By the early 1990s, increasing numbers of Haitian immigrants had become naturalized citizens, and many children of immigrants had come of age. As a result of these two factors, the community continued to empower itself, and new forms of coalition began to emerge. These coalitions were more politically active, and the children of the first- and second-wave immigrants were in leadership positions.

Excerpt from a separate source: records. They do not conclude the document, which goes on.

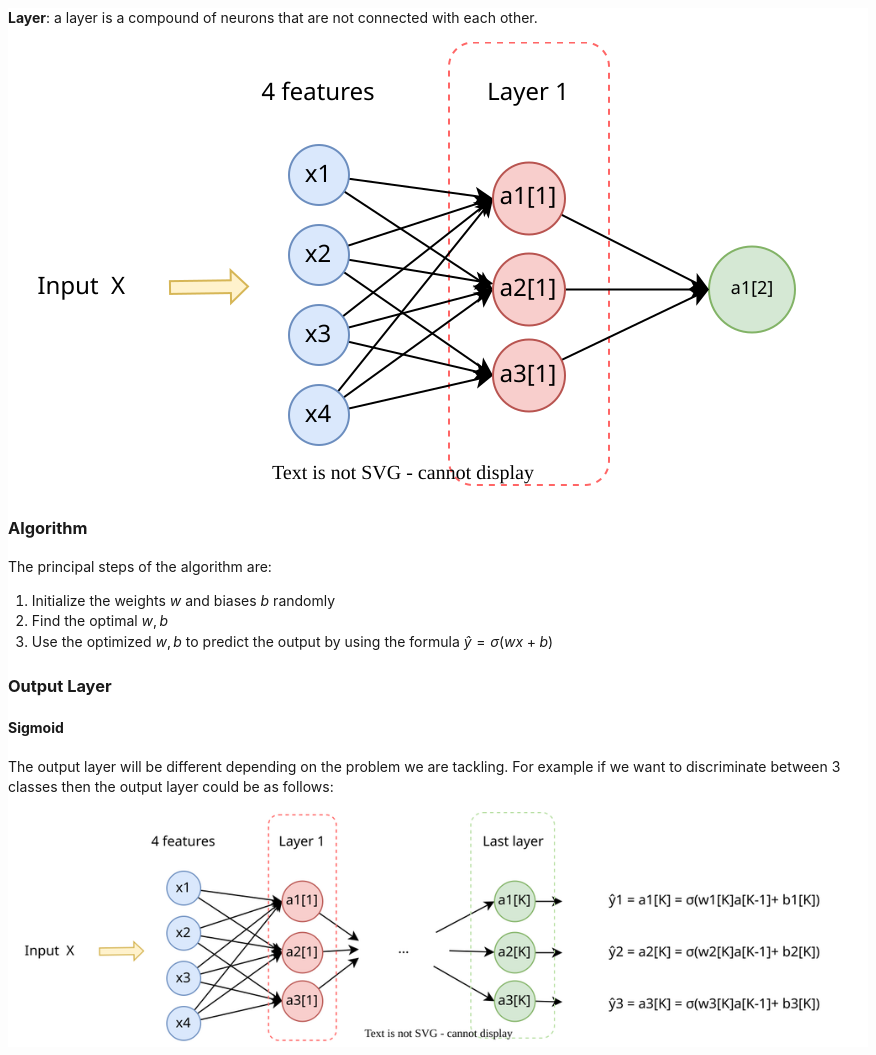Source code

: **Layer**: a layer is a compound of neurons that are not connected with each other.

![Layer Example](assets/layer.svg)

### Algorithm

The principal steps of the algorithm are:

1. Initialize the weights $w$ and biases $b$ randomly
2. Find the optimal $w, b$
3. Use the optimized $w, b$ to predict the output by using the formula $\hat{y} = \sigma(wx +b)$

### Output Layer

#### Sigmoid

The output layer will be different depending on the problem we are tackling. For example if we want to discriminate between 3 classes then the output layer could be as follows:

![NN with Multiclass](assets/nn_multiclass.svg)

Within these movements, a critical mass of educated second-generation Haitian Americans had a better understanding of the U.S. political system. Some began organizing the community to vote in local school board elections and sponsored their leaders to run for other elected offices. These individuals played a major role in bringing several progressive organizations to march with the community across the Brooklyn Bridge on April 20, 1990 to challenge the FDA’s ban on Haitian blood donations—one of the largest demonstrations ever held by Haitians in New York. According to some estimates, some 100,000 people marched that day, shutting down the Brooklyn Bridge to vehicular traffic during rush hour to bring the city’s attention to this issue. When the FDA rescinded its ban in response to the march a few months later, the community no longer felt stigmatized and outcast.

Nothing Can Stop Us

Although one of the goals of the Brooklyn Bridge demonstration was to seek the support of the New York business community to have the FDA lift the ban on Haitians donating blood, the march created a more lasting impact. Haitian immigrants realized that they had the potential to organize the community to influence local and national politics. Since this massive mobilization for their dignity and respect, Haitian immigrants in New York City have successfully organized against police brutality, for better schools, and for the right to elect their own representatives to state offices.

This community organizing was not restricted to issues affecting Haitian immigrants in the United States. In 1991, there were protests in New York—with tens of thousands once again taking the Brooklyn Bridge—and Washington, DC, against the military coup that overthrew President Aristide. These protests eventually led the Clinton administration to bring Aristide back to Haiti in 1994. Today, despite the turmoil Haiti is facing, organizations all over the United States have come together to protest U.S. support for another occupying force in Haiti, as well as U.S. support for a government whose members collude with gangs. 

As we march toward the U.S. presidential election, I know that Haitian Americans and progressives may feel tired and discouraged after all these attacks. Despite these testing moments, there is a ray of hope for Haitian Americans who have been organizing to change the U.S. narrative on Haiti and their communities in the United States. As we have seen in recent days in Miami’s Little Haiti, Haitian Americans are coming out in large numbers to vote in the presidential election, showing that the attacks on their brothers and sisters in Springfield will not discourage them from mobilizing to protect their civil rights. And as is evident from the mobilizations in the context of AIDS, the release of the refugees from prison and detention in the 1980s, and the departure of corrupt regimes in Haiti, once we pull our forces together, nothing can stop us. Whether Harris or Trump is elected, a new march on the Brooklyn Bridge is more than needed.


François Pierre-Louis is a professor of Political Science at Queens College City University of New York. His research interests are immigration, citizen participation, and Haitian politics. He has been organizing with the Faith in Action network since 1996.